True! I’m not fond of maggots, but I don’t think they are ugly. I really can’t think of anything (human or not) that I consider ugly. Odd, perhaps, but not ugly. Even invasive species - I don’t particularly like them, but aesthetically speaking, they are fine.
The feather-legged fly looks like a little cowboy with spurs on its boots lol
I’m sorry, but insects that mimic bird droppings are ugly to me.
What? How could you not want to hug this critter? https://inaturalist.nz/observations/35079577
Even better, their egg sacs look like profiteroles.
I am seeing a bunch of threads which refer to ugly species, cringe species etc etc. I also see that these threads get traction - I wonder if that social media bias of “fear sells” or “controversy sells” also contributes to this “attraction”
If there was a down vote button I would surely use that on these threads.
On this platform? Or on others? I have found on this platform that “controversy sells” is not really a major feature. People tend to remain fairly civil. I’ve seen a few topics - domestic cats outside being one - that arouse passions, and heated conversations, but by-in-large there are few controversial posts.

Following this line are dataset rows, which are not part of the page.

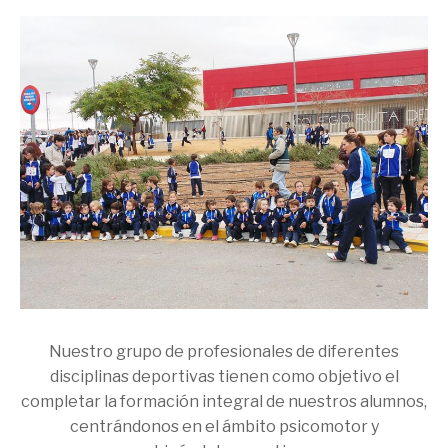
Nuestro grupo de profesionales de diferentes
disciplinas deportivas tienen como objetivo el
completar la formación integral de nuestros alumnos,
centrándonos en el ámbito psicomotor y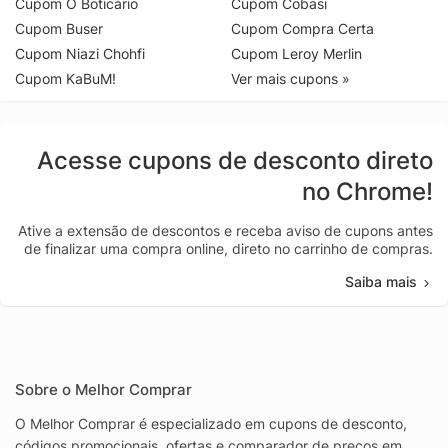
Cupom O Boticário
Cupom Cobasi
Cupom Buser
Cupom Compra Certa
Cupom Niazi Chohfi
Cupom Leroy Merlin
Cupom KaBuM!
Ver mais cupons »
Acesse cupons de desconto direto
no Chrome!
Ative a extensão de descontos e receba aviso de cupons antes
de finalizar uma compra online, direto no carrinho de compras.
Saiba mais
Sobre o Melhor Comprar
O Melhor Comprar é especializado em cupons de desconto,
códigos promocionais, ofertas e comparador de preços em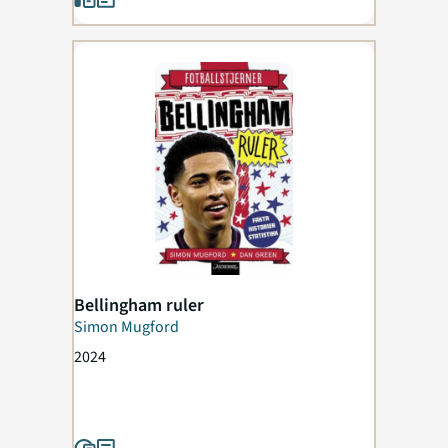
Bellingham ruler
Simon Mugford
2024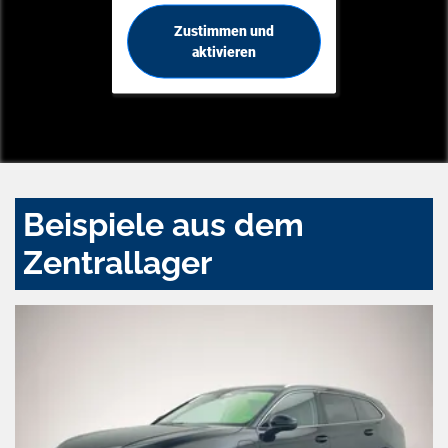
Zustimmen und
aktivieren
Beispiele aus dem
Zentrallager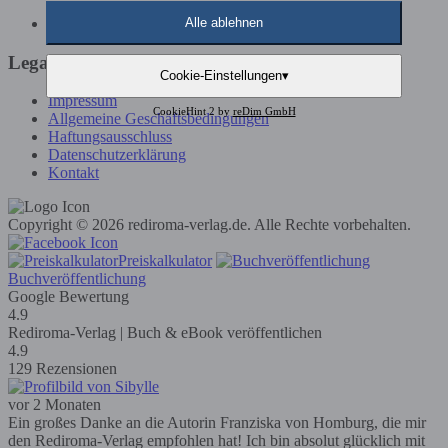
Günstige Buchveröffentlichung
Alle ablehnen
Legals
Cookie-Einstellungen
▾
Impressum
CookieHint 2 by
reDim GmbH
Allgemeine Geschäftsbedingungen
Haftungsausschluss
Datenschutzerklärung
Kontakt
Copyright © 2026 rediroma-verlag.de. Alle Rechte vorbehalten.
Preiskalkulator
Buchveröffentlichung
Google Bewertung
4.9
Rediroma-Verlag | Buch & eBook veröffentlichen
4.9
129 Rezensionen
vor 2 Monaten
Ein großes Danke an die Autorin Franziska von Homburg, die mir
den Rediroma-Verlag empfohlen hat! Ich bin absolut glücklich mit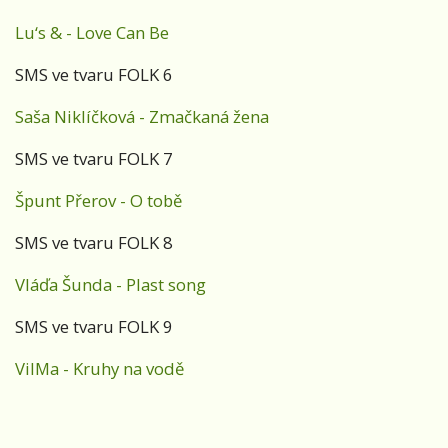
Lu‘s & - Love Can Be
SMS ve tvaru FOLK 6
Saša Niklíčková - Zmačkaná žena
SMS ve tvaru FOLK 7
Špunt Přerov - O tobě
SMS ve tvaru FOLK 8
Vláďa Šunda - Plast song
SMS ve tvaru FOLK 9
VilMa - Kruhy na vodě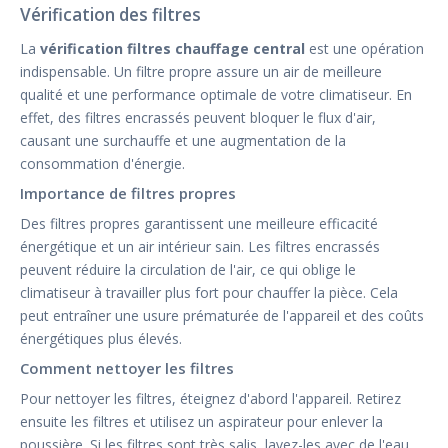
Vérification des filtres
La
vérification filtres chauffage central
est une opération
indispensable. Un filtre propre assure un air de meilleure
qualité et une performance optimale de votre climatiseur. En
effet, des filtres encrassés peuvent bloquer le flux d'air,
causant une surchauffe et une augmentation de la
consommation d'énergie.
Importance de filtres propres
Des filtres propres garantissent une meilleure efficacité
énergétique et un air intérieur sain. Les filtres encrassés
peuvent réduire la circulation de l'air, ce qui oblige le
climatiseur à travailler plus fort pour chauffer la pièce. Cela
peut entraîner une usure prématurée de l'appareil et des coûts
énergétiques plus élevés.
Comment nettoyer les filtres
Pour nettoyer les filtres, éteignez d'abord l'appareil. Retirez
ensuite les filtres et utilisez un aspirateur pour enlever la
poussière. Si les filtres sont très salis, lavez-les avec de l'eau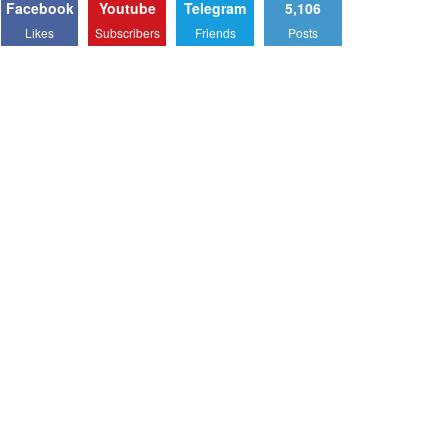
Facebook
Youtube
Telegram
5,106
Likes
Subscribers
Friends
Posts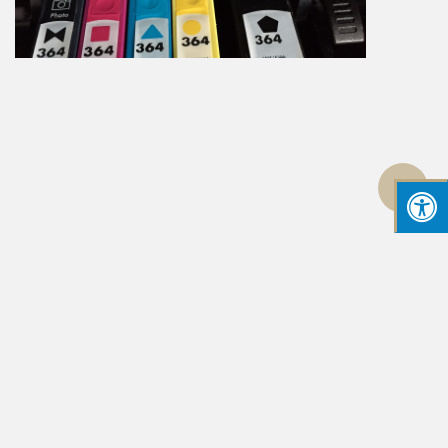
גלילה
לראש
העמוד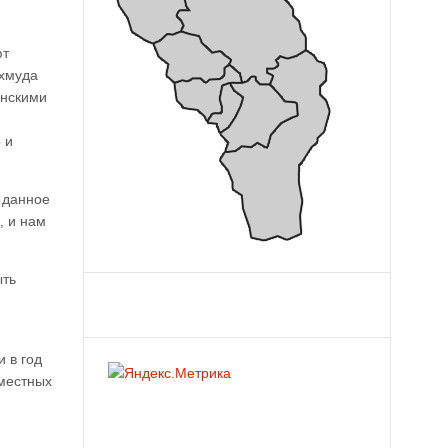
ют
ахмуда
анскими
 и
 данное
, и нам
ыть
 в год
 местных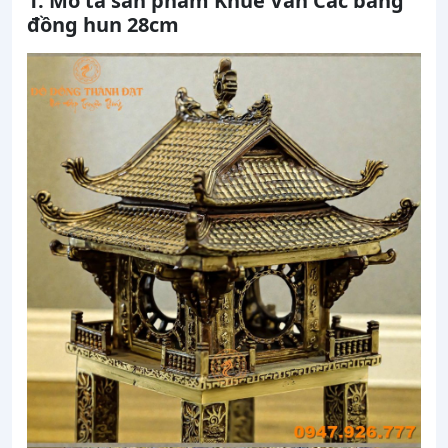
1. Mô tả sản phẩm Khuê Văn Các bằng
đồng hun 28cm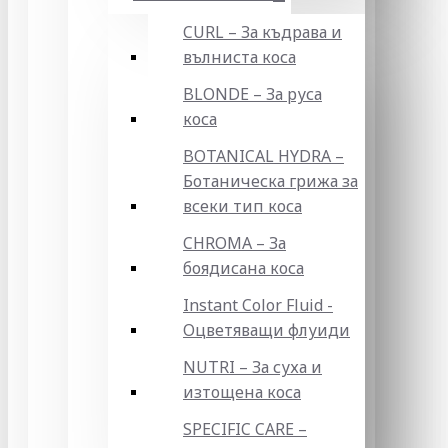
CURL – За къдрава и
вълниста коса
BLONDE – За руса
коса
BOTANICAL HYDRA –
Ботаническа грижа за
всеки тип коса
CHROMA – За
боядисана коса
Instant Color Fluid -
Оцветяващи флуиди
NUTRI – За суха и
изтощена коса
SPECIFIC CARE –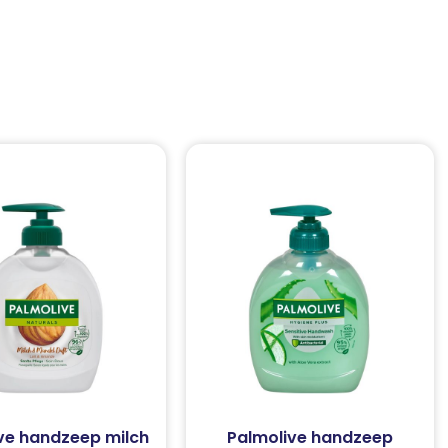
ve handzeep milch
Palmolive handzeep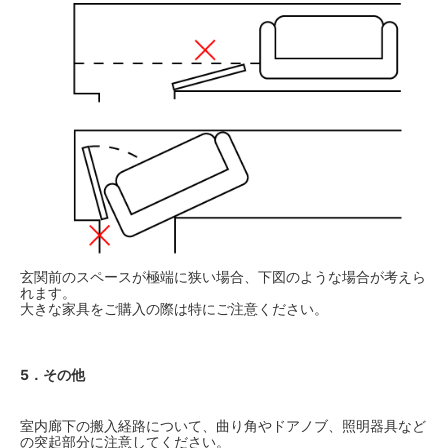
玄関前のスペースが極端に狭い場合、下図のような場合が考えら
れます。
大きな家具をご購入の際は特にご注意ください。
5．その他
室内廊下の搬入経路について、曲り角やドアノブ、照明器具など
の突起部分に注意してください。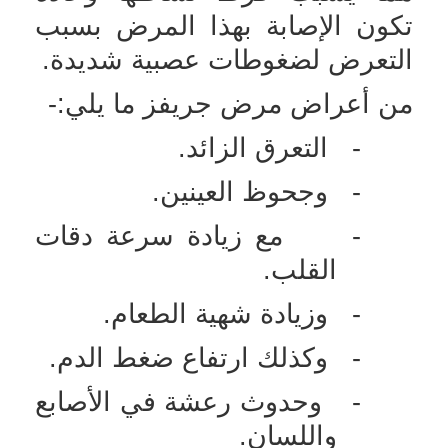
تكون الإصابة بهذا المرض بسبب
التعرض لضغوطات عصبية شديدة.
من أعراض مرض جريفز ما يلي:-
-
التعرق الزائد.
-
وجحوظ العينين.
-
مع زيادة سرعة دقات
القلب.
-
وزيادة شهية الطعام.
-
وكذلك ارتفاع ضغط الدم.
-
وحدوث رعشة في الأصابع
واللسان.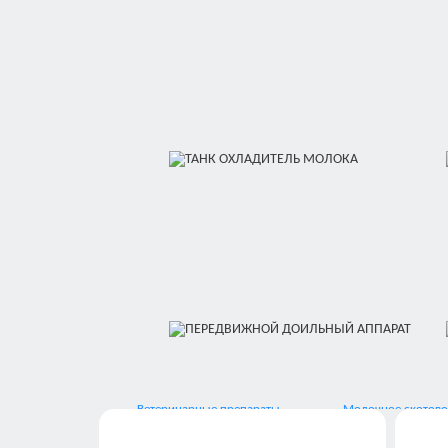
Ветеринарные препараты
Молочное скотово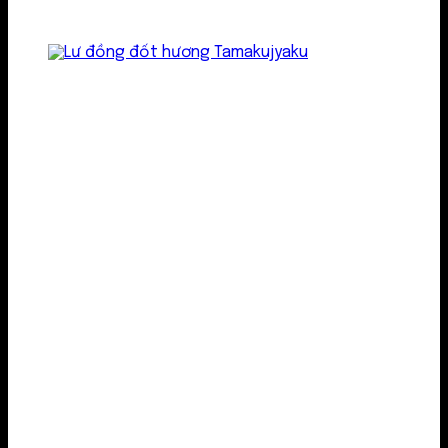
Lư kim loại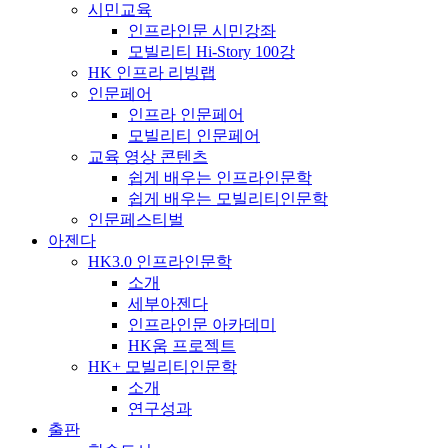
시민교육
인프라인문 시민강좌
모빌리티 Hi-Story 100강
HK 인프라 리빙랩
인문페어
인프라 인문페어
모빌리티 인문페어
교육 영상 콘텐츠
쉽게 배우는 인프라인문학
쉽게 배우는 모빌리티인문학
인문페스티벌
아젠다
HK3.0 인프라인문학
소개
세부아젠다
인프라인문 아카데미
HK움 프로젝트
HK+ 모빌리티인문학
소개
연구성과
출판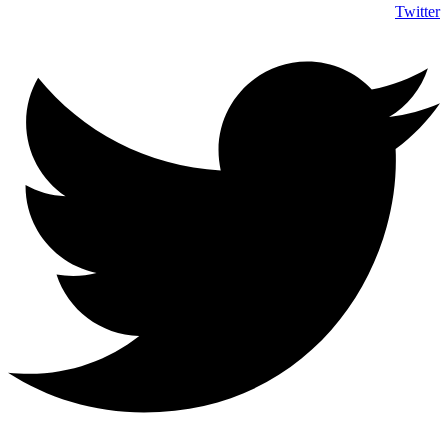
Twitter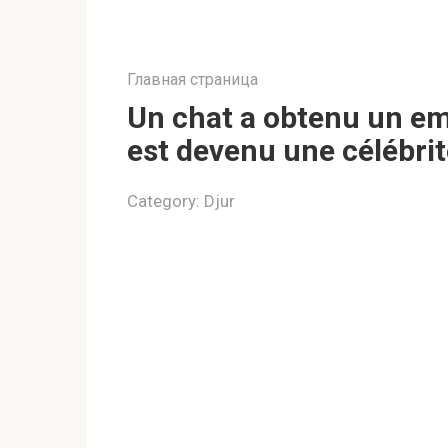
Главная страница
Un chat a obtenu un emp
est devenu une célébri
Category:
Djur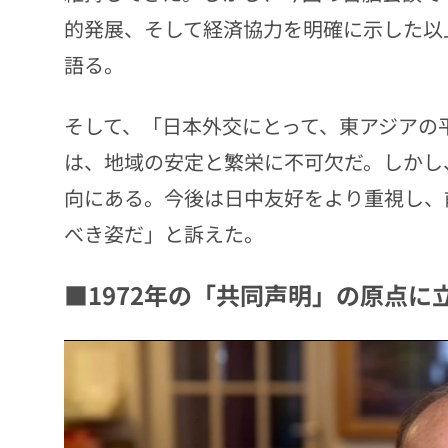
的発展、そして経済協力を明確に示した以
語る。
そして、「日本外交にとって、東アジアの
は、地域の安定と繁栄に不可欠だ。しかし
向にある。今後は日中友好をより重視し、
べき姿だ」と訴えた。
■1972年の「共同声明」の原点に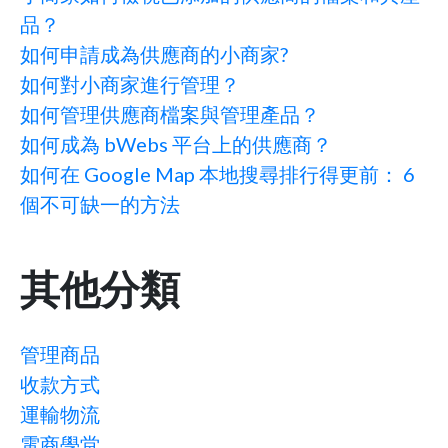
品？
如何申請成為供應商的小商家?
如何對小商家進行管理？
如何管理供應商檔案與管理產品？
如何成為 bWebs 平台上的供應商？
如何在 Google Map 本地搜尋排行得更前： 6
個不可缺一的方法
其他分類
管理商品
收款方式
運輸物流
電商學堂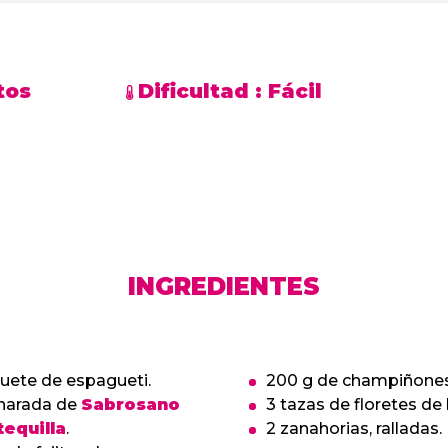
tos
Dificultad :
Fácil
INGREDIENTES
uete de espagueti.
200 g de champiñones
charada de
Sabrosano
3 tazas de floretes de 
equilla
.
2 zanahorias, ralladas.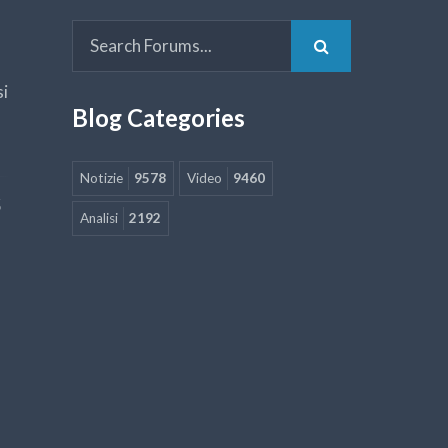
si
Blog Categories
Notizie
9578
Video
9460
5
Analisi
2192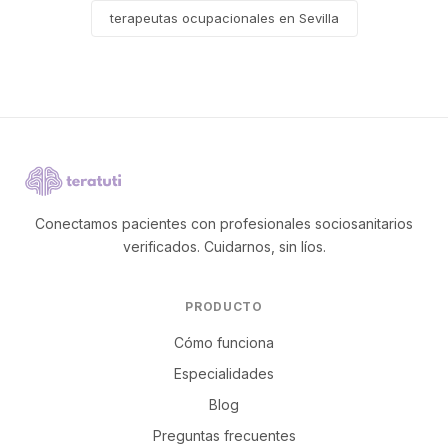
terapeutas ocupacionales en Sevilla
Conectamos pacientes con profesionales sociosanitarios
verificados. Cuidarnos, sin líos.
PRODUCTO
Cómo funciona
Especialidades
Blog
Preguntas frecuentes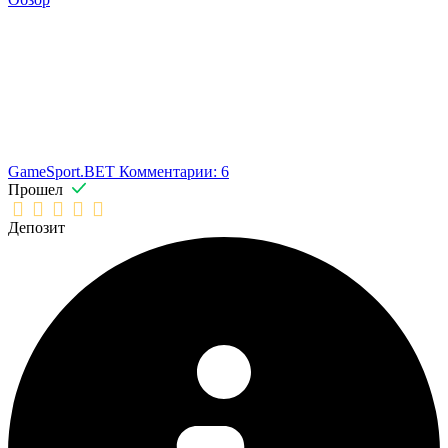
GameSport.BET
Комментарии: 6
Прошел
Депозит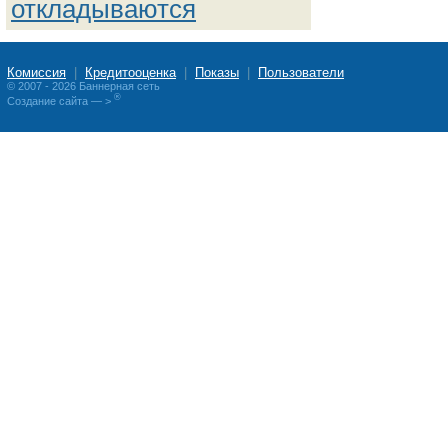
откладываются
Комиссия
|
Кредитооценка
|
Показы
|
Пользователи
© 2007 - 2026 Баннерная сеть
®
Создание сайта
— >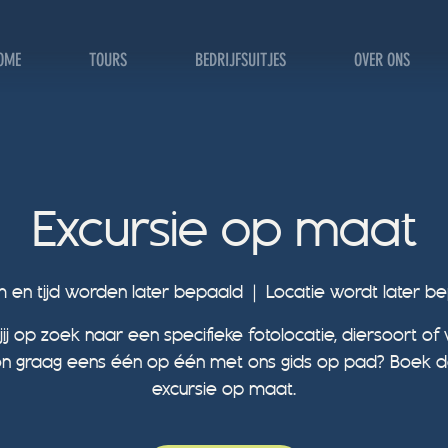
OME
TOURS
BEDRIJFSUITJES
OVER ONS
Excursie op maat
 en tijd worden later bepaald
  |  
Locatie wordt later b
jij op zoek naar een specifieke fotolocatie, diersoort of w
 graag eens één op één met ons gids op pad? Boek 
excursie op maat.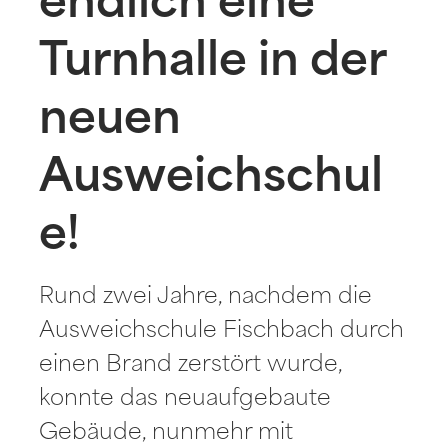
endlich eine
Turnhalle in der
neuen
Ausweichschul
e!
Rund zwei Jahre, nachdem die
Ausweichschule Fischbach durch
einen Brand zerstört wurde,
konnte das neuaufgebaute
Gebäude, nunmehr mit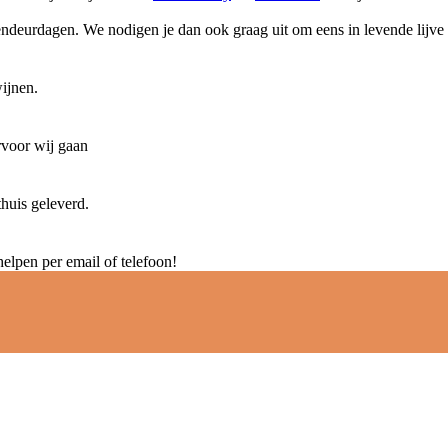
deurdagen. We nodigen je dan ook graag uit om eens in levende lijve
wijnen.
rvoor wij gaan
thuis geleverd.
elpen per email of telefoon!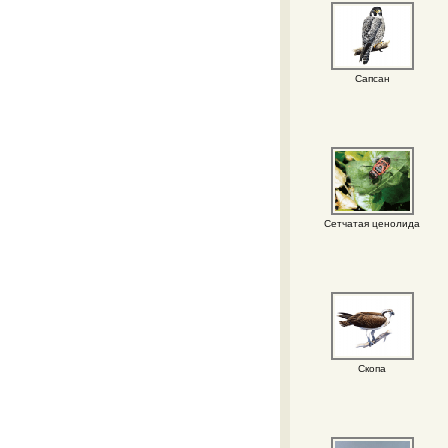
Сапсан
Сетчатая ценолида
Скопа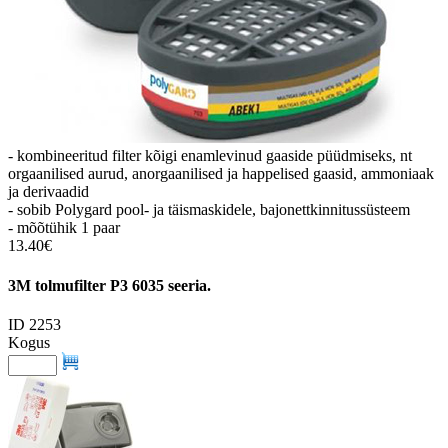
- kombineeritud filter kõigi enamlevinud gaaside püüdmiseks, nt
orgaanilised aurud, anorgaanilised ja happelised gaasid, ammoniaak
ja derivaadid
- sobib Polygard pool- ja täismaskidele, bajonettkinnitussüsteem
- mõõtühik 1 paar
13.40€
3M tolmufilter P3 6035 seeria.
ID 2253
Kogus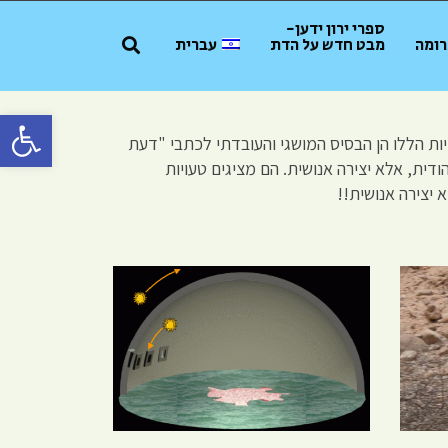
ספרי ירון ידען-
רומה
מבט חדש על הדת
עברית
פתח סרגל 
 עם הערות. תשעת הפרשנויות הללו הן הבסיס המושגי והעובדתי לכתבי "דעת
ית, אלא יצירה אנושית. הם מציגים טעויות
 יצירה אנושית!!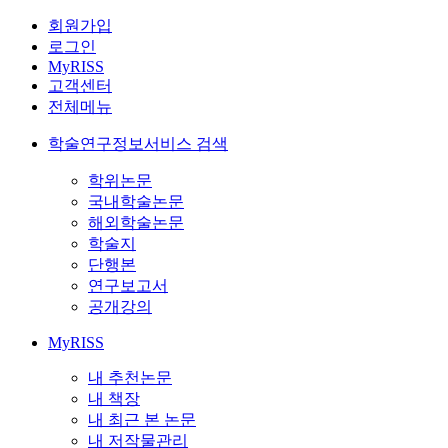
회원가입
로그인
MyRISS
고객센터
전체메뉴
학술연구정보서비스 검색
학위논문
국내학술논문
해외학술논문
학술지
단행본
연구보고서
공개강의
MyRISS
내 추천논문
내 책장
내 최근 본 논문
내 저작물관리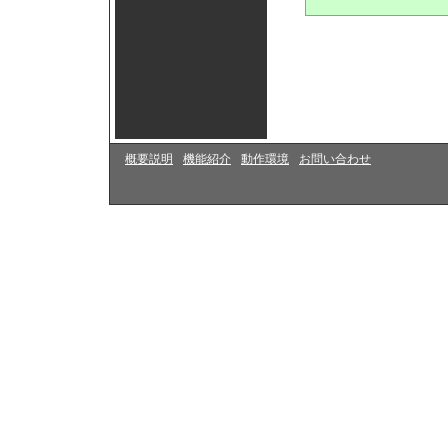
概要説明
機能紹介
動作環境
お問い合わせ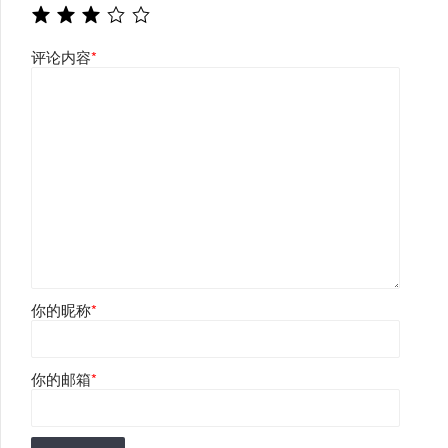
评论内容
*
你的昵称
*
你的邮箱
*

I must say from the back it’s not the cutest spider.) I like our steatoda-s, the whole family has beautiful red/black spiders.
@ram_k there was a topic about that too, I’m actually surprised this one got some voices against it, last time people told me it’s ok when gorgeous birds are called some bad words.
We have a couple of Steatoda species imported from South Africa that are encroaching on our stunning Katipo (Latrodectus katipo). I could say that they’re ugly on the inside…
That must be a family trait, they’re pretty similar to Latrodectus. Two species thrived in our house when we had fruit fly infestation, now I’m very sorry for them, as there shouldn’t be enough cloth moths that get in their nets, so I relocate them when I find one just walking somewhere.